I am posting this due to a question I came across from someone planning to use cloth diapers for the first time. I wrote it probably close to four years ago and sent it to Mothering Magazine. I was so excited when they first reported they were saving it to see if it would fit in an up coming issue. Unfortunately they ended up publishing someone else’s cloth diaper article, and mine just stayed in the file. The article published was just a bit more in depth, and perhaps a fair amount more professional. Oh well, here it is now for anyone who is considering cloth diapering:
Cloth Diapers, Don’t Be Scared
Marica Natali Thompson
It all began when I was pregnant with my first baby. As a concerned person about the environment I wanted to use cloth diapers, but the idea of dipping my baby’s poopy diapers into the toilet bowl before washing and rewashing them just seemed a little too much. So we got diaper service. How perfect, environmentally friendly, no work diapering! But as it turned out I never seemed to have enough diapers, and since we couldn’t really afford it anyway, after about four months we stopped.
So straight onto plastic wrapped plastic diapering we went. I felt really guilty, but as a new mother, new to baby care and house keeping ~ I was only eighteen ~ I just felt I couldn’t handle the alternative. Three years passed, my son was finally toilet trained and I was pregnant with my second child. This time I felt a peaceful calm about cloth diapering and knew I could undertake the work involved. I searched far and wide through all sorts of catalogues eyeing everything from all-in-one fancy shmancy to pre-folds and flat diapers. I ended up with twelve pre-folds and about three Polar Baby covers. We were living in Eugene, Oregon at the time and I was so excited when I came across the guy who owned the Polar Baby business selling covers at Saturday Market. I eventually made a lot of polar fleece covers of my own, because it was so much more economical. I was a big advocate of cloth diapering by the time my second child was potty trained, which was around eighteen months. I couldn’t believe she had stopped so nonchalantly all on her own, and in some ways almost missed the diapers ~ Sort of.
.....
:: Written request ::
Reproduce the cloth diapering post above in its entirety, word for word.
.....
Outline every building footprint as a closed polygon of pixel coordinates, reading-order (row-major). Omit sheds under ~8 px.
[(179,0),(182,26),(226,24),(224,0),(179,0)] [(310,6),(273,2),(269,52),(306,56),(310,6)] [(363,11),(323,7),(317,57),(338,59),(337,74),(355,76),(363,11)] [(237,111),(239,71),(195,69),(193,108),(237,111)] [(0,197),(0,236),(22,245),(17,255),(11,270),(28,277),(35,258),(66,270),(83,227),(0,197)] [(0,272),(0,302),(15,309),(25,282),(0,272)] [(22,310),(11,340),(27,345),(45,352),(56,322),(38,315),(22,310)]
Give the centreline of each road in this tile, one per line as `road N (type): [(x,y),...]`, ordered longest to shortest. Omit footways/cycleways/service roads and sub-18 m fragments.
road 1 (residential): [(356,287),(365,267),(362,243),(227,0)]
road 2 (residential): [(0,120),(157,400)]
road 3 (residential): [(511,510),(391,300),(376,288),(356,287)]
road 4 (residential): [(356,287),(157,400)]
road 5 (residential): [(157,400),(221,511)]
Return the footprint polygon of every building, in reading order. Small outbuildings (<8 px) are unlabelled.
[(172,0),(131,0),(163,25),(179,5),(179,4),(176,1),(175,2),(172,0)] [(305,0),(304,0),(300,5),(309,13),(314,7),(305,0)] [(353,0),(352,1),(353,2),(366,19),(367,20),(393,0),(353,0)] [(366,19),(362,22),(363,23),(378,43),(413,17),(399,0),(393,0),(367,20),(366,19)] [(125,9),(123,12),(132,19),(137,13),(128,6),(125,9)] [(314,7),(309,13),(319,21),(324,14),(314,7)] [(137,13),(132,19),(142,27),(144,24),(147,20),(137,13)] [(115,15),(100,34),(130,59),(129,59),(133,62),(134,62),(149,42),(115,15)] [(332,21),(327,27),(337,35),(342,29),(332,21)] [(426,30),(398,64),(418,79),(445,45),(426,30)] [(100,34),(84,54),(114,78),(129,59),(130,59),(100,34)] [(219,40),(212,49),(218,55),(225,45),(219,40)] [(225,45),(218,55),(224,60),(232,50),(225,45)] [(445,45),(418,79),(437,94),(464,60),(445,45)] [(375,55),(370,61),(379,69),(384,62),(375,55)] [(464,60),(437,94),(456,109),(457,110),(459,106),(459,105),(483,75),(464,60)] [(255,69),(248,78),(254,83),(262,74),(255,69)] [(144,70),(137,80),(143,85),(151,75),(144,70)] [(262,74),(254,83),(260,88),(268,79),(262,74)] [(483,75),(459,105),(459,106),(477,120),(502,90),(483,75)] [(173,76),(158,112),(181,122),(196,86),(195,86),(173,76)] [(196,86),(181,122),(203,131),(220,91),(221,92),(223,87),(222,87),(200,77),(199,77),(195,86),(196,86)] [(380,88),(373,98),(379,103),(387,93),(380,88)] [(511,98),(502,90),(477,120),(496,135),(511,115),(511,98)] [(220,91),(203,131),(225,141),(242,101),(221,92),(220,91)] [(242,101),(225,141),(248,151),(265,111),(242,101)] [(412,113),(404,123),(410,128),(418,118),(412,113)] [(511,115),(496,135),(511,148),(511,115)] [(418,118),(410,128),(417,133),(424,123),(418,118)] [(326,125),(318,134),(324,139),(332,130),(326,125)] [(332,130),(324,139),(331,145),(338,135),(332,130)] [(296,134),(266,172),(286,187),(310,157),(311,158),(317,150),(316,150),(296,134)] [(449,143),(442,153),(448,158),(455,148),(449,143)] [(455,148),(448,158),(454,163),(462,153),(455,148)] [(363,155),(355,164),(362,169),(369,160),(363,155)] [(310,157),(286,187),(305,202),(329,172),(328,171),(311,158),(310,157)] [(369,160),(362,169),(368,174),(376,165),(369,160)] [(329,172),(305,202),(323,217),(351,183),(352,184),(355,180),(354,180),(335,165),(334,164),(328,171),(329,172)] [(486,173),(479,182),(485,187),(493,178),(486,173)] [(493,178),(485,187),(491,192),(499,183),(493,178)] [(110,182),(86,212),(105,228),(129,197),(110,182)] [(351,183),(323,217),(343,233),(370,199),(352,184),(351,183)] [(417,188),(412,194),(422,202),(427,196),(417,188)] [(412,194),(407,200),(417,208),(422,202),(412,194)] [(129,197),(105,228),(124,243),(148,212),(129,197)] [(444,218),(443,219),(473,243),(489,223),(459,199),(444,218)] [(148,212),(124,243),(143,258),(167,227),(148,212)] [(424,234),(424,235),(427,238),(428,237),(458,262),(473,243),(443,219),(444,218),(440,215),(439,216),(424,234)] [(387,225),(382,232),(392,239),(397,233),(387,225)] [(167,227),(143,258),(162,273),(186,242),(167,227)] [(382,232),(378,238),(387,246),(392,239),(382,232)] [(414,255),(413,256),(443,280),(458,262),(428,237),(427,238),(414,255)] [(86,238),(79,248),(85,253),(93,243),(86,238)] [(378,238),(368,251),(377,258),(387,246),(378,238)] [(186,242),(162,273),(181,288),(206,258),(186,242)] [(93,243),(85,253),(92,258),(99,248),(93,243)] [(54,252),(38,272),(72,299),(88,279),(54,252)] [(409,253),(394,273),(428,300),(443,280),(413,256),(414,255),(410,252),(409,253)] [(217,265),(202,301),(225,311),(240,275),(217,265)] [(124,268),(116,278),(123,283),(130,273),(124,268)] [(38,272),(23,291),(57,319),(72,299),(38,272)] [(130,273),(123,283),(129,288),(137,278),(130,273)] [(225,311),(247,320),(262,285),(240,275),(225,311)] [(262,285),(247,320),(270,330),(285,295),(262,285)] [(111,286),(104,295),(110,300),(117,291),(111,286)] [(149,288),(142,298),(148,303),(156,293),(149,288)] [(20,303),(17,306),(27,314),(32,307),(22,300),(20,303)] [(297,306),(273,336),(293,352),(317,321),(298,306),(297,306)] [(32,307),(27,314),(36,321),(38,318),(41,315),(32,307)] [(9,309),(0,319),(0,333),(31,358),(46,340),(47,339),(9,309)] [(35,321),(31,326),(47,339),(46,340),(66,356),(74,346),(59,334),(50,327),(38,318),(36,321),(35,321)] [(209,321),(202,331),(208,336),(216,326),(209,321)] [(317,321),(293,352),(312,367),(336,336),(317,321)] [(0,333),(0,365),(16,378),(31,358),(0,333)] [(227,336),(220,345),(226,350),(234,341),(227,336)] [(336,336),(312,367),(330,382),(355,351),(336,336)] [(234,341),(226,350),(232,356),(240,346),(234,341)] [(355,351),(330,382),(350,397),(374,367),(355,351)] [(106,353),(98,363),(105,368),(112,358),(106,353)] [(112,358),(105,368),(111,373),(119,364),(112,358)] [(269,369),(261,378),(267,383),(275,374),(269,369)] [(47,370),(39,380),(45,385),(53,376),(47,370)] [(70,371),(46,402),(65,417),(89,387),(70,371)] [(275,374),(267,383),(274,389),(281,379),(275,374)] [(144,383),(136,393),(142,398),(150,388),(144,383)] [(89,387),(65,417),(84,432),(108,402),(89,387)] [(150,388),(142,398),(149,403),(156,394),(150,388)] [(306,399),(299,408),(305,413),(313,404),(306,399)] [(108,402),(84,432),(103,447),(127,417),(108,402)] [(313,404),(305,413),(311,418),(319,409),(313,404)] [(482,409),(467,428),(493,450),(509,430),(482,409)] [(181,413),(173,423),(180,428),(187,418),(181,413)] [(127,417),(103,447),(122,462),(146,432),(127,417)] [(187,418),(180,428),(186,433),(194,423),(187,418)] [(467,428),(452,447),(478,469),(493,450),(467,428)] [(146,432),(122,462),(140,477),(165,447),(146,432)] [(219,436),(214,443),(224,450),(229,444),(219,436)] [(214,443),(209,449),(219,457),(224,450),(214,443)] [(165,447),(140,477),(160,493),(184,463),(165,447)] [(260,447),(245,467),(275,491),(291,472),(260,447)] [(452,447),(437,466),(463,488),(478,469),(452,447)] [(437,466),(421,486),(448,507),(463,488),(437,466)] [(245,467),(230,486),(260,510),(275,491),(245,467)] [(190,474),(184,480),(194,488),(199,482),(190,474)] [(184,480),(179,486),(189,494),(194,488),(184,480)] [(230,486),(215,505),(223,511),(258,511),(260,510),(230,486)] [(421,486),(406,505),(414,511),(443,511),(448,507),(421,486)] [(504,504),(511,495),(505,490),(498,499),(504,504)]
.....
:: Expected output ::
I am posting this due to a question I came across from someone planning to use cloth diapers for the first time. I wrote it probably close to four years ago and sent it to Mothering Magazine. I was so excited when they first reported they were saving it to see if it would fit in an up coming issue. Unfortunately they ended up publishing someone else’s cloth diaper article, and mine just stayed in the file. The article published was just a bit more in depth, and perhaps a fair amount more professional. Oh well, here it is now for anyone who is considering cloth diapering:
Cloth Diapers, Don’t Be Scared
Marica Natali Thompson
It all began when I was pregnant with my first baby. As a concerned person about the environment I wanted to use cloth diapers, but the idea of dipping my baby’s poopy diapers into the toilet bowl before washing and rewashing them just seemed a little too much. So we got diaper service. How perfect, environmentally friendly, no work diapering! But as it turned out I never seemed to have enough diapers, and since we couldn’t really afford it anyway, after about four months we stopped.
So straight onto plastic wrapped plastic diapering we went. I felt really guilty, but as a new mother, new to baby care and house keeping ~ I was only eighteen ~ I just felt I couldn’t handle the alternative. Three years passed, my son was finally toilet trained and I was pregnant with my second child. This time I felt a peaceful calm about cloth diapering and knew I could undertake the work involved. I searched far and wide through all sorts of catalogues eyeing everything from all-in-one fancy shmancy to pre-folds and flat diapers. I ended up with twelve pre-folds and about three Polar Baby covers. We were living in Eugene, Oregon at the time and I was so excited when I came across the guy who owned the Polar Baby business selling covers at Saturday Market. I eventually made a lot of polar fleece covers of my own, because it was so much more economical. I was a big advocate of cloth diapering by the time my second child was potty trained, which was around eighteen months. I couldn’t believe she had stopped so nonchalantly all on her own, and in some ways almost missed the diapers ~ Sort of.